:: Work required ::
Only the count is wanted here: how many lines of the entries hold the string "Value"?

*** Opening Dataset records ***

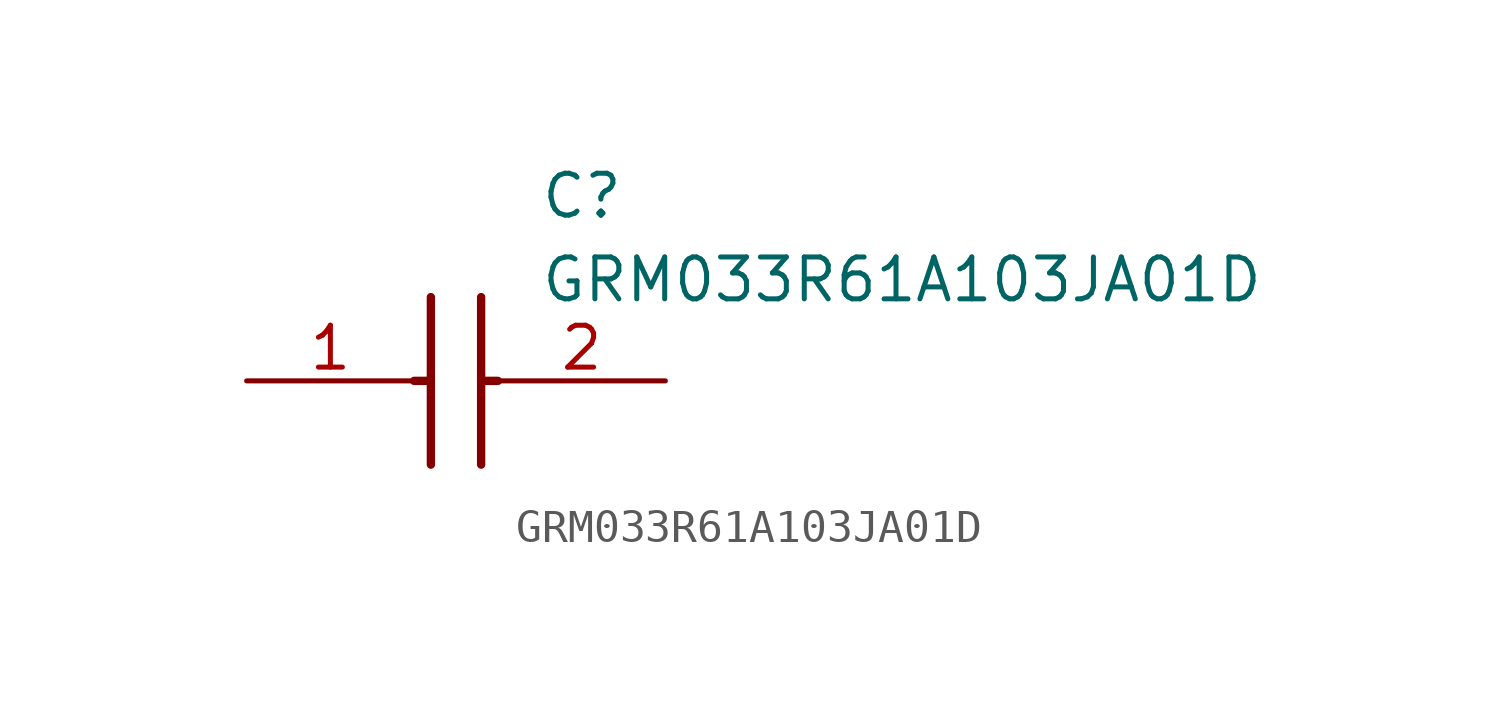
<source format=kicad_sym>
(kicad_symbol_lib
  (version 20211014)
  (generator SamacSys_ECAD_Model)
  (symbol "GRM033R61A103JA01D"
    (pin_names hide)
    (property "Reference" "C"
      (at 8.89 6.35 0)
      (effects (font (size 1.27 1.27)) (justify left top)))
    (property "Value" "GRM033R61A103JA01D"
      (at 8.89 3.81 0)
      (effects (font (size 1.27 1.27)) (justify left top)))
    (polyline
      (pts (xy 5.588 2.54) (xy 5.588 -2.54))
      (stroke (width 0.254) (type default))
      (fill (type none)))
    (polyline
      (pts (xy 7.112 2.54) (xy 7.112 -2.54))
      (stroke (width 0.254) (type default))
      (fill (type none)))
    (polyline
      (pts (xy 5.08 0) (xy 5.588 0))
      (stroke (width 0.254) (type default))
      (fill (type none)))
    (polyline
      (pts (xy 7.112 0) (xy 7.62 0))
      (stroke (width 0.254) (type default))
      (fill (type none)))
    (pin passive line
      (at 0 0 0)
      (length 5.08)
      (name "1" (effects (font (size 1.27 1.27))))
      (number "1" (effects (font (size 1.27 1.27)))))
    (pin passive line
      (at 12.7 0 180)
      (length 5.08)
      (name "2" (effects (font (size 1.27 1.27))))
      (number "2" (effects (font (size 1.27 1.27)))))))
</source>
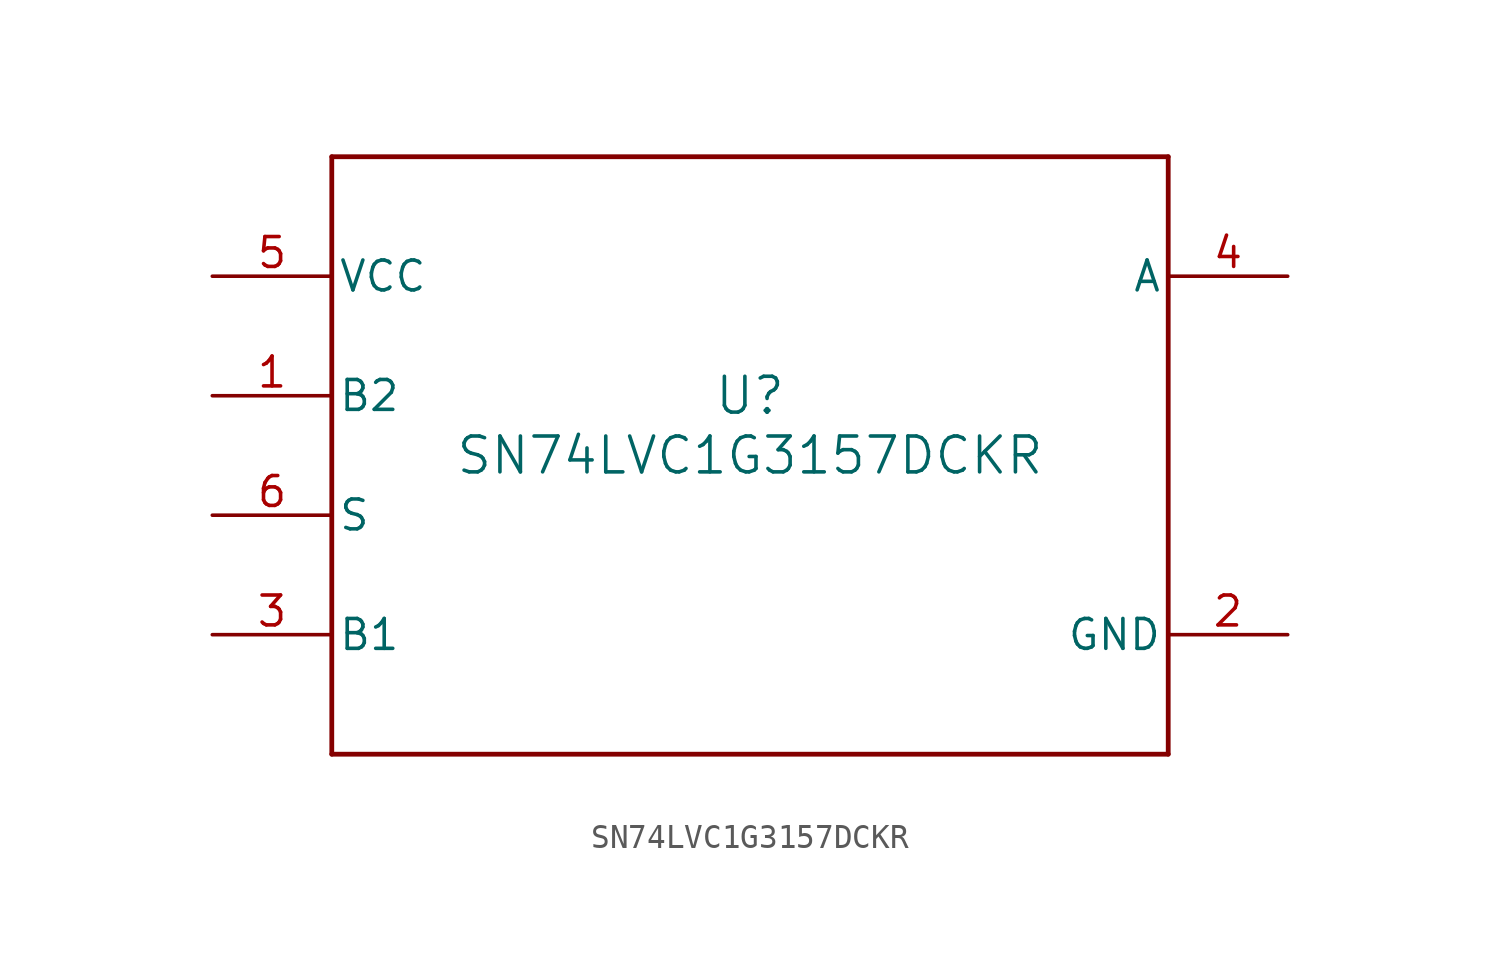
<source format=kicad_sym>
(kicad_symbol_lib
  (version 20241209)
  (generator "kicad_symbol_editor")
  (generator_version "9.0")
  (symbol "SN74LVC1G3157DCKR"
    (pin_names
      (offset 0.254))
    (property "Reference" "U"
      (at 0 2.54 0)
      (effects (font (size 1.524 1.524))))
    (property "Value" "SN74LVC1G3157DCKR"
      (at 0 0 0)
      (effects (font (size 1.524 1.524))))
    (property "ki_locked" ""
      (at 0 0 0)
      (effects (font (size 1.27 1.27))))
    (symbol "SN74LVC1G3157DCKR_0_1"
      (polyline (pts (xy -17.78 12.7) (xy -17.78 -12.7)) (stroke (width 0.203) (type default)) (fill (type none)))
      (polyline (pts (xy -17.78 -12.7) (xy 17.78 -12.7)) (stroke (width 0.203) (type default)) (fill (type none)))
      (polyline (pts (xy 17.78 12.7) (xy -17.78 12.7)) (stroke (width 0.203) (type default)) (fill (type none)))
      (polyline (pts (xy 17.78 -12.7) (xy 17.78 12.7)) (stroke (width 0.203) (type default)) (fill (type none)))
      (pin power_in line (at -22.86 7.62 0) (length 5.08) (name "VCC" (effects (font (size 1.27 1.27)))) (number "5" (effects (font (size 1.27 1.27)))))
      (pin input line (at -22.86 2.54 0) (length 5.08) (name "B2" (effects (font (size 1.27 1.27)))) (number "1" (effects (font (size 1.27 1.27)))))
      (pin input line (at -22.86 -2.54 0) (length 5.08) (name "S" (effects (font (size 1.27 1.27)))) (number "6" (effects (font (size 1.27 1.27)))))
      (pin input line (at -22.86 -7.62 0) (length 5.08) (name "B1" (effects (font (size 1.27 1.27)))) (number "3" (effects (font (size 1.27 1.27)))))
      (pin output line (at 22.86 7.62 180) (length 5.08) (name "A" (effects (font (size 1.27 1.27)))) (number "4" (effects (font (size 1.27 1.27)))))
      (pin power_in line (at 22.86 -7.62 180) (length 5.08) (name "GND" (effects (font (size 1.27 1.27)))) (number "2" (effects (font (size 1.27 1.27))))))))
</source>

*** Closing Dataset records ***

:: Result for this exercise ::
2